There’s a slightly different lesson in the manna story in the Exodus tradition. For those who tried to store or hoard more than they needed instead of sharing with others who had gathered less, the manna “bred worms and became foul” by the next day. In this example you simply could not amass a “wealth” of manna. It was impossible.
This, along with the debt forgiveness of the Torah, is an economic Jewish tradition Jesus was standing in firmly within his own culture. For the oppressed community of the gospels for whom Jesus’ teachings held deepest meaning, it was clear that one could not serve both wealth and people because one would have to choose between individual opulence and community thriving. (Certain Indigenous traditions also speak of this contrast in their ancient wisdom. See Spirit and Resistance: Political Theology and American Indian Liberation by George E. Tinker.)
Someone somewhere has to suffer loss for wealth to be created, but Jesus taught that that someone somewhere was an object of Divine Universal love for whom the sun was also shining and the rain falling (Matthew 5:45).

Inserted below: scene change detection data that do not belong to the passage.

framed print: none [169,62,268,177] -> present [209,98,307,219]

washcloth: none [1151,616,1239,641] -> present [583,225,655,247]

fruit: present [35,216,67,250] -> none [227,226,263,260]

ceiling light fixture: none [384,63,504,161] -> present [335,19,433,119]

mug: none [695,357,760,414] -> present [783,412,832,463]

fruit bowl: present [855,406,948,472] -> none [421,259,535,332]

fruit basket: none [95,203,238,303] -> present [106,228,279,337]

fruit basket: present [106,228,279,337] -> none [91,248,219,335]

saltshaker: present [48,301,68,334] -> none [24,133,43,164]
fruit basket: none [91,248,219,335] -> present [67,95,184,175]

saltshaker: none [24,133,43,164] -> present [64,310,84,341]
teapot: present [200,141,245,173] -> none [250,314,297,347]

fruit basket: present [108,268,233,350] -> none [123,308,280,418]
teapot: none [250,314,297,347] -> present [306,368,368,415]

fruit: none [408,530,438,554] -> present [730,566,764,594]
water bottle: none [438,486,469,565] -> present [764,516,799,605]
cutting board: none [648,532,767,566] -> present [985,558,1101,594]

As the saying goes “Each day there’s enough for every person’s needs, but not every person’s greeds.” Wealth means having more of what one needs while others do not. In Jesus’ worldview, however, it’s not about everyone having the same quantity, but everyone having the same quality. Some people don’t need as much to thrive. Others need more. In a just world vision with God as the Great, Just Householder, no one has too much while others don’t have enough.
Dishonest Wealth
Our story this week is a lesson on how to use “dishonest wealth” to benefit people.
This strange story only appears in Luke’s version of the gospels and has troubled Christians from the very beginning. Based on this trouble, many of the most progressive historical Jesus scholars attribute this story to the historical, Jewish Jesus.
To be clear, I don’t interpret this story as determining the moral value of dishonest business dealing, embezzlement, or fuzzy accounting. What it does commend holds lessons for us still today.